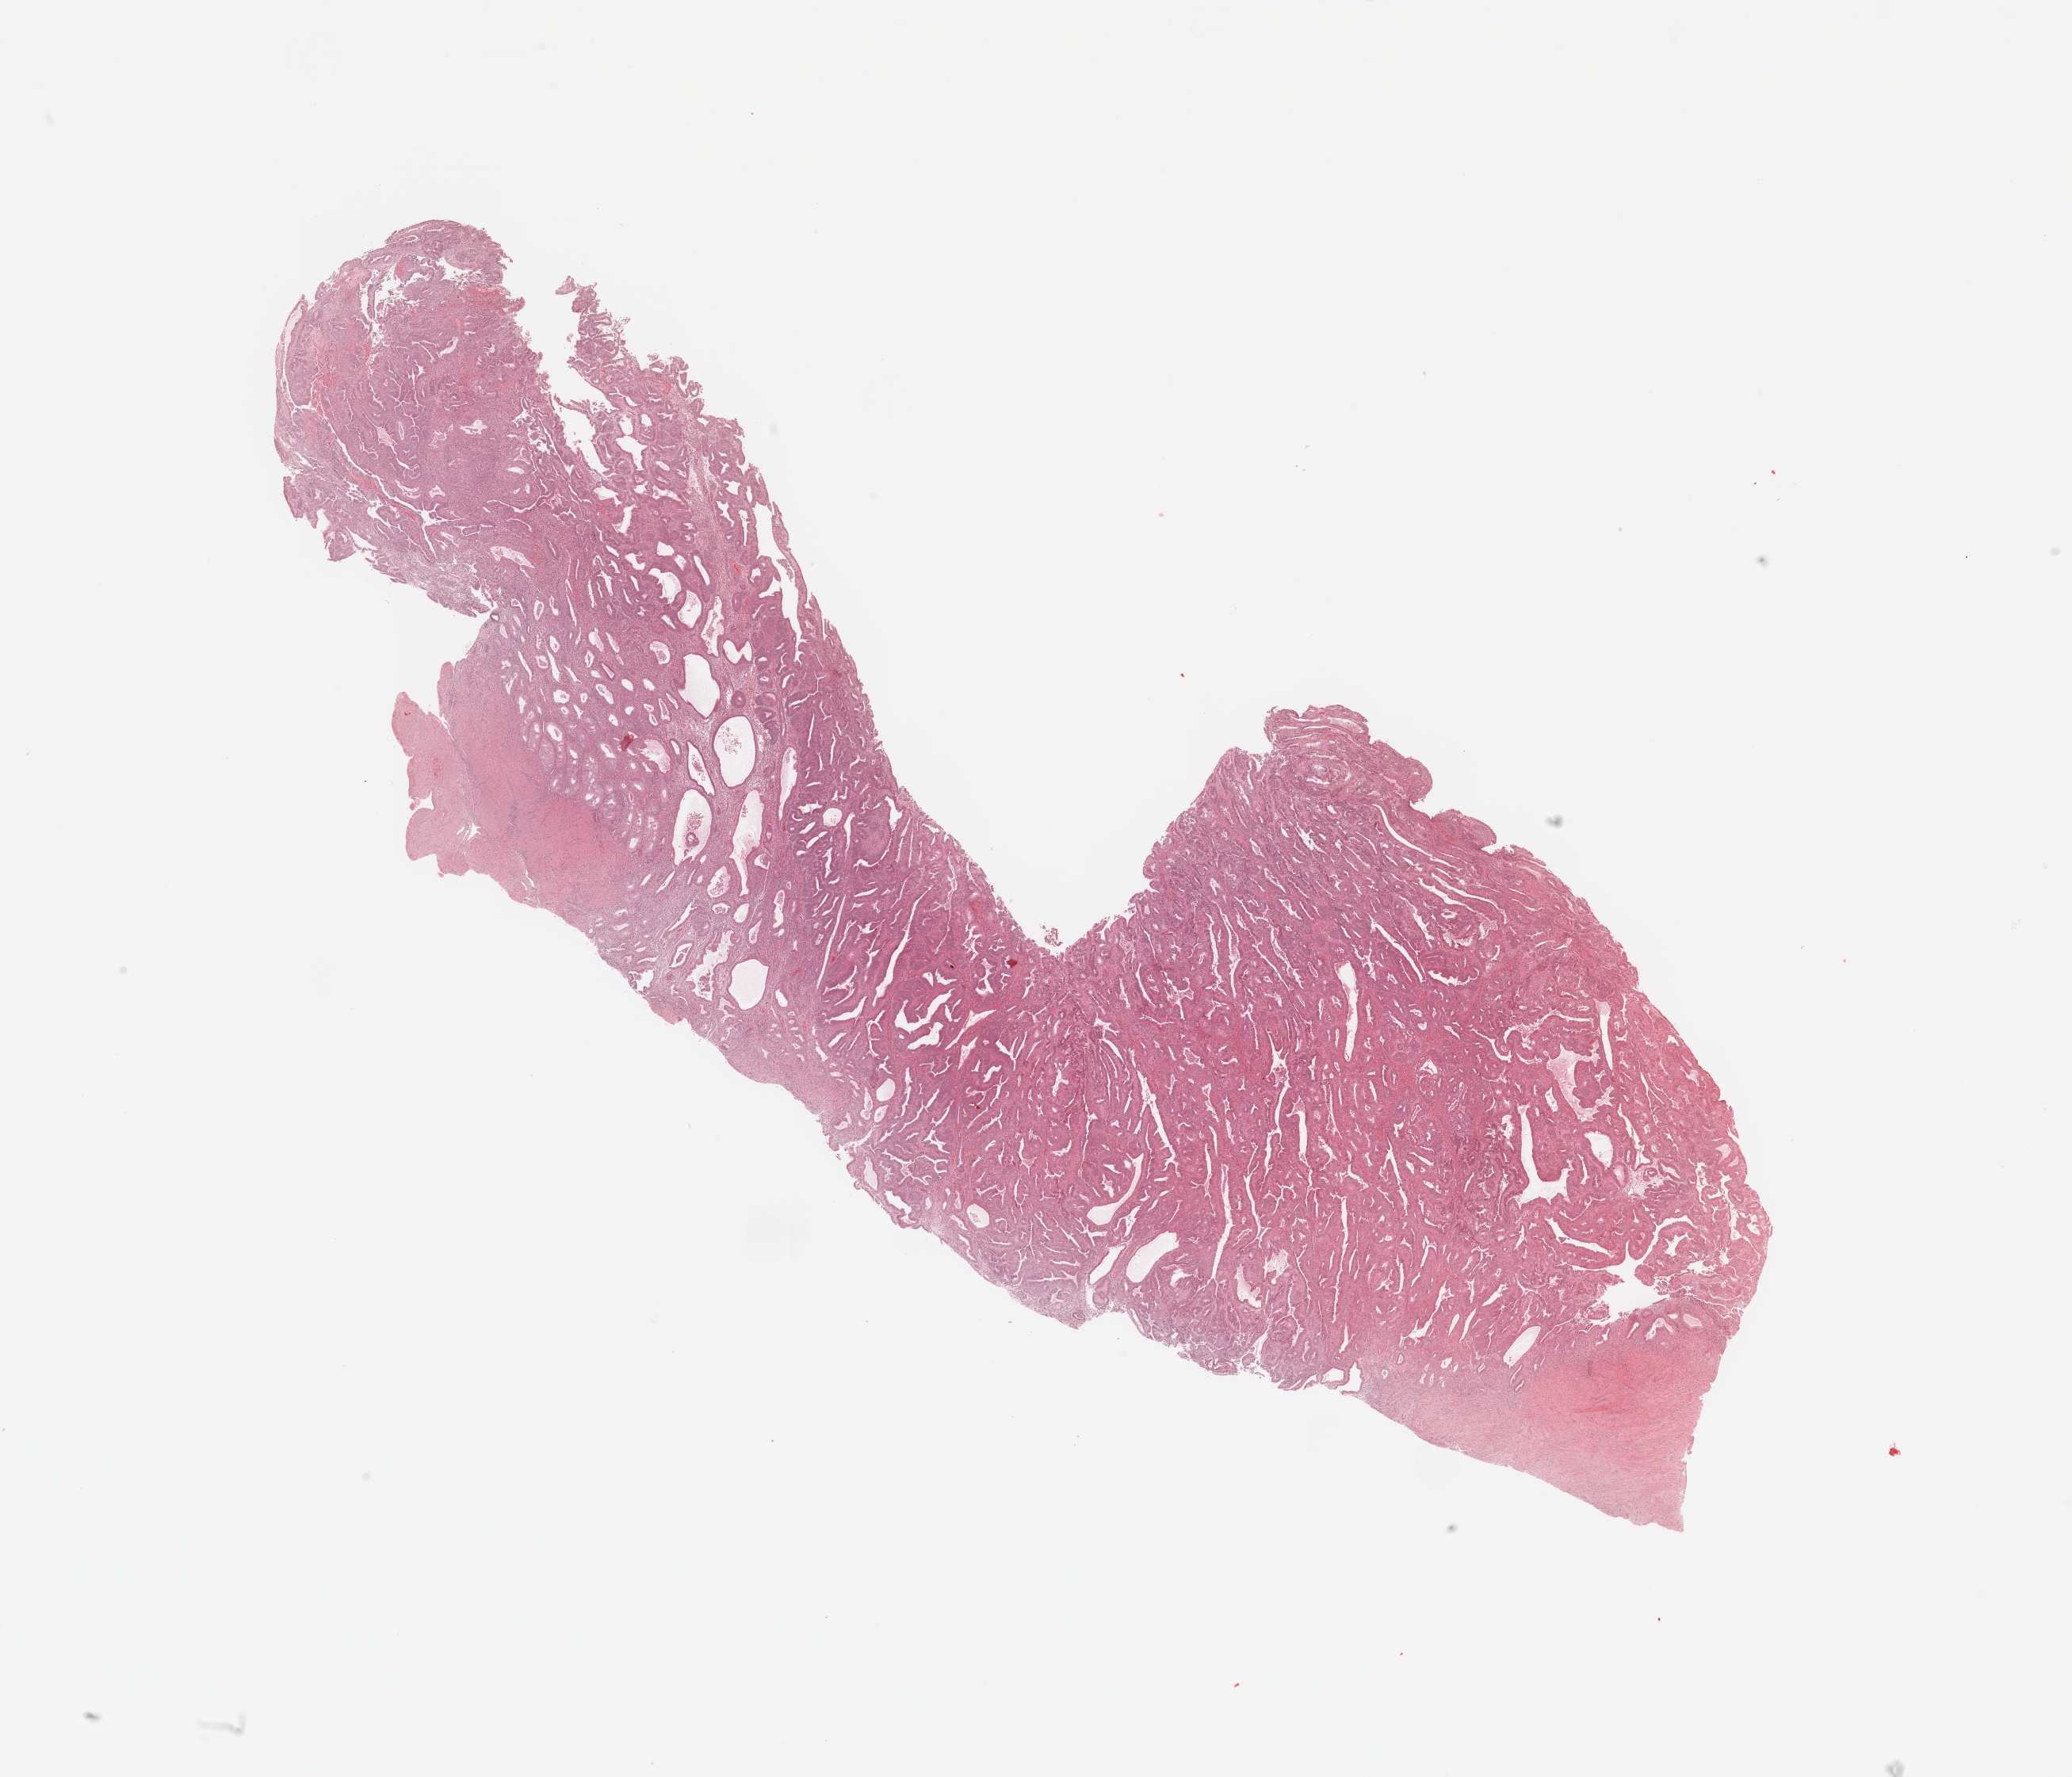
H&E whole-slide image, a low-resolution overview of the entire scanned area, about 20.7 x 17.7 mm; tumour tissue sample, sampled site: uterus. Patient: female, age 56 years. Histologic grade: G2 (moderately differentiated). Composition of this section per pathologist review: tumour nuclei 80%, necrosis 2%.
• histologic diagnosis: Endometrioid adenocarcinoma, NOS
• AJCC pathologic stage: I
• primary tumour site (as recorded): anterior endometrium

**Task item**
Repeat the material exactly, without images.

**Solution**
H&E whole-slide image, a low-resolution overview of the entire scanned area, about 20.7 x 17.7 mm; tumour tissue sample, sampled site: uterus. Patient: female, age 56 years. Histologic grade: G2 (moderately differentiated). Composition of this section per pathologist review: tumour nuclei 80%, necrosis 2%.
• histologic diagnosis: Endometrioid adenocarcinoma, NOS
• AJCC pathologic stage: I
• primary tumour site (as recorded): anterior endometrium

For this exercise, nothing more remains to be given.